Format every line of text in the material below as a JSON list of strings, one string per line, with blank lines omitted. Leave out the image markers.

** Opening Task data block **

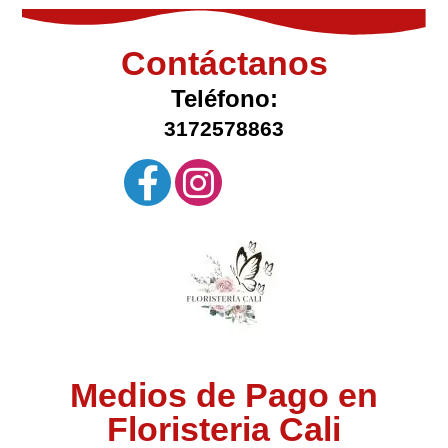
Contáctanos
Teléfono:
3172578863
Medios de Pago en
Floristeria Cali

** Closing Task data block **

(Answer section):
[
  "Contáctanos",
  "Teléfono:",
  "3172578863",
  "Medios de Pago en",
  "Floristeria Cali"
]